Schools in the district (with 2020–21 enrollment data from the National Center for Education Statistics) are:
- Elementary schools
- Deerfield Elementary School with 400 students in grades PreK-4
  - Kelly Salazar, principal
- Glenwood Elementary School with 357 students in grades K-4
  - David Jasin, principal
- Hartshorn Elementary School with 393 students in grades K-4
  - Ken Frattini, principal
- South Mountain Elementary School with 274 students in grades PreK-4
  - Scott Wolfe, principal
- Wyoming Elementary School with 310 students in grades K-4
  - Kristin Mueller, principal
- Washington School with 398 students in grade 5
  - Peter Mercurio, principal
- Middle school
- Millburn Middle School with 1,197 students in grades 6–8
  - John Connolly, principal
- High school
- Millburn High School with 1,319 students in grades 9–12
  - William Miron, principal

==Administration==
Core members of the district's administration are:
- Christine Burton, superintendent
- Cheryl Schneider, business administrator and board secretary

==Board of education==
The district's board of education is comprised of nine members who set policy and oversee the fiscal and educational operation of the district through its administration. As a Type II school district, the board's trustees are elected directly by voters to serve three-year terms of office on a staggered basis, with two or three seats up for election each year held (since 2012) as part of the November general election. The board appoints a superintendent to oversee the district's day-to-day operations and a business administrator to supervise the business functions of the district.

#### Goal of the exercise:
Summarize the school district passage in two sentences.

#### Provided information:

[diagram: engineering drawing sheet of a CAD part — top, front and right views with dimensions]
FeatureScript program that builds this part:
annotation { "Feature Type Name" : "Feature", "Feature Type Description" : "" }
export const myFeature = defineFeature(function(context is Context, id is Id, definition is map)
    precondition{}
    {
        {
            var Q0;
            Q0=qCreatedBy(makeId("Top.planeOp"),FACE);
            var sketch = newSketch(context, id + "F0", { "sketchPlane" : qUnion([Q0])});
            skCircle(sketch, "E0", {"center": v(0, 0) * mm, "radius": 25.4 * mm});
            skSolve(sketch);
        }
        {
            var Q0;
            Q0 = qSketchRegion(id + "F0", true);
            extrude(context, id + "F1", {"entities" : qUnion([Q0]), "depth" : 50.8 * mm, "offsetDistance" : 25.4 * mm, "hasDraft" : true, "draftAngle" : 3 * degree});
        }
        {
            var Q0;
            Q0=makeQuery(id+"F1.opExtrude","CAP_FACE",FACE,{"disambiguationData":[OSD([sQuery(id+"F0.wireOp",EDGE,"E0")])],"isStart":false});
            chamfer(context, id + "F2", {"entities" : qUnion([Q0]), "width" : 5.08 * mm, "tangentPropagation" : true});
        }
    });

#### Response to this exercise:
The district's schools are five elementary schools serving grades K-4 or PreK-4, Washington School for grade 5, Millburn Middle School for grades 6–8, and Millburn High School for grades 9–12, with 2020–21 enrollments ranging from 274 to 1,319 students. A nine-member board of education, whose trustees are elected directly by voters to staggered three-year terms, sets policy and appoints a superintendent, currently Christine Burton, and a business administrator, currently Cheryl Schneider, who is also board secretary.